To avoid this, specialised alcohol-based screen wipes can be used to scrub your entire phone down, but you can also choose to use antimicrobial wet-wipes.
Wonder why hand driers mentioned above are filthy cesspools? You can thank the clouds of faecal matter that rocket out of toilet bowls in a “toilet plume” whenever they are flushed after use. Microscopic waste particles and germs float around on a fine mist before they are deposited on surfaces around the toilet and beyond.
Closing the lid of the toilet when flushing can prevent the spread of germs
Experts suggest that closing the lid while flushing might help reduce this funky, faecal aerosol, although some suggest that using a toilet with lower flush energy would also be beneficial.

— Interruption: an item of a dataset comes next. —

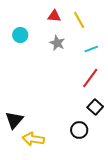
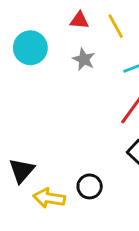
cyan circle: (20, 35) -> (30, 48), size x1.5
black circle: (79, 130) -> (90, 186), moved

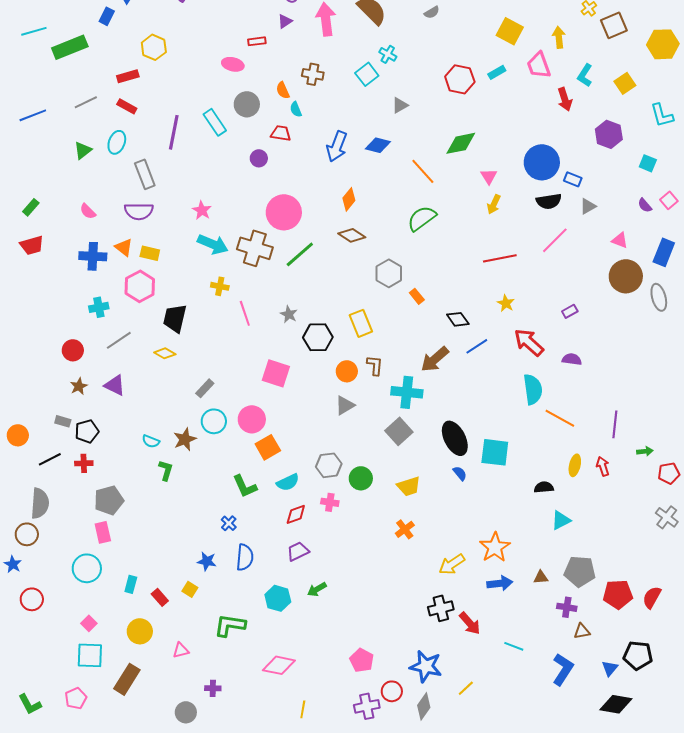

Faecal matter has been found to be a possible transmission mode for Covid-19, so it’s good to take precautions.
Everyone has a part to play in practising good hygiene to curb the spread of infectious diseases. It pays to familiarise yourself with the official Singapore Ministry of Health (MOH) Covid-19 guidance while avoiding the spread of fake news.
While these seven tips have been backed by studies, they are by no means fool-proof ways to protect yourself and avoid Covid-19 or other contagious diseases. Keep safe, stay educated, and take precautions for the well-being of yourself and those around you!